僕は何事かと思って周りを見回すと、カメラを手にした一人の若者が辺りをぐるぐる旋回するなど、不審な動きを見せているのを確認できた。
『あいつ、今朝樹里ちゃんを追いかけていた奴じゃないか』
『まだいるのかよ。ヤダなあ……樹里ちゃん、無事に家に帰れるのかな?』
苗木たちも彼らの存在に気づいたようで、にわかにざわめき始めた。
「あの子、何なのかな? 私たちの家をさっきからのぞき込んでるんだけど」
芽衣が呟いたその時、鞄を手にした樹里が、だるそうな様子で公園の向こう側からだんだんこちらへ近づいてきた。
「あーかったりィわ。早く帰ってスマホでゲームしようかな」
樹里は僕のそばで大きなあくびをすると、まっすぐ自宅に向かい、玄関の扉を開けようとした。
「おっかえりなさーい、お姉さーん!」
朝方、樹里にカメラを向けていた男が再び樹里の前に姿を見せた。男は、朝方と同じカメラを片手に抱えこんでいた。

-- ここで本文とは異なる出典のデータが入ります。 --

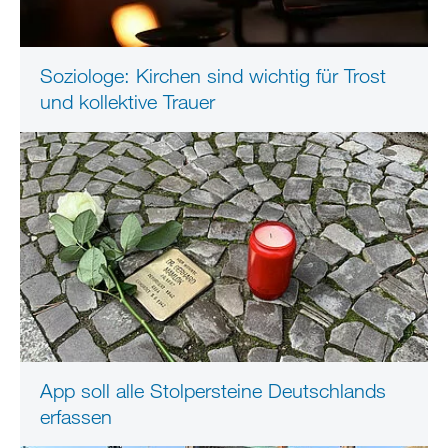
Soziologe: Kirchen sind wichtig für Trost
und kollektive Trauer
App soll alle Stolpersteine Deutschlands
erfassen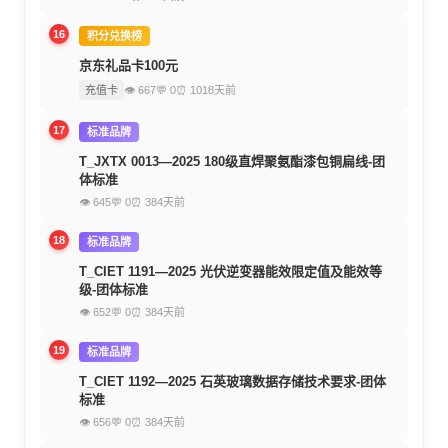
16
积分兑换榜
京东礼品卡100元
充值卡
👁 667
💬 0
⏰ 1018天前
17
标准品牌
T_JXTX 0013—2025 180级直焊聚氨酯漆包铜扁线-团
体标准
👁 645
💬 0
⏰ 384天前
18
标准品牌
T_CIET 1191—2025 光伏逆变器能效限定值及能效等
级-团体标准
👁 652
💬 0
⏰ 384天前
19
标准品牌
T_CIET 1192—2025 石英玻璃数据存储技术要求-团体
标准
👁 656
💬 0
⏰ 384天前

「またおめえかよ。邪魔だから帰れって言ってるだろ。いい加減にしないと警察に言うからな?」
「ふーん……そんなこと、よく言えますね」
男はポケットから携帯電話を取り出すと、樹里の目の前にかざした。
「こないだ僕たちにのこぎりや竹刀を突き付けた時の動画、ここにちゃーんと残してありますからね。あなたが僕を警察に訴えるなら、その時にはこの動画を警察に出してもいいんですよ? 脅迫罪で不利になるのは、あなただと思うんですけどね」
「テメエ、何で勝手に撮影してるんだよ!」
「何なら今から行ってきますよ。あ、そうそう。あなたが検挙されるときの動画も、しっかり撮って、仲間に拡散するつもりですからね、アハハハハ」
男は笑いながら携帯電話をポケットに入れ、樹里の元を離れようとしたその時、目の前には怜奈と芽衣が立っていた。
「今の話、ぜーんぶ聞かせてもらったわよ」
「何ですか、突然……」
「その子は私の娘なの。あんた、うちの娘に何をしたわけ?」
「何をって、逆なんですけど。 僕がこの人にのこぎりや竹刀で脅されたんですけど」
「あんたが何かちょっかい出したからでしょ? うちの娘がそんなことするわけないわよ」
「いや、証拠はありますから」
「ふーん。じゃあ、その携帯、私によこしてくれるかな? あ、そうそう、あなたが持ってるカメラもね」
芽衣は鬼の形相で男が手にしているカメラとポケットを指さした。
「……ババアは黙ってろ」
男は捨て台詞を吐き、その場から駆け出して行った。
「さ、樹里も帰るわよ。家でいきさつを教えてちょうだい」
「ふん、いきさつもクソもあるかよ。あいつらが脅してきただけだよ」
「私はあなたのことが心配なの? わかる? ちゃんと教えなさい!」
「うるっさいなあ!」
樹里はいきり立った様子で早足で家の中へ入っていった。
「もう、何なのよあの子。余計な心配なんかしなきゃよかった……」
「いいのよ芽衣ちゃん。それでこそ母親だから」
怜奈は落ち込む芽衣の背中を何度もさすった。芽衣は、ため息をつきながらも怜奈と寄り添うような姿勢で玄関の中へ戻っていった。
樹里が心を開くには、まだまだ時間がかかりそうだ。
でも、何となく予感がした。今は樹里にどんなに突っぱねられても、諦めずに彼女を見守り続けていれば、いつか心を開く日がやってくると。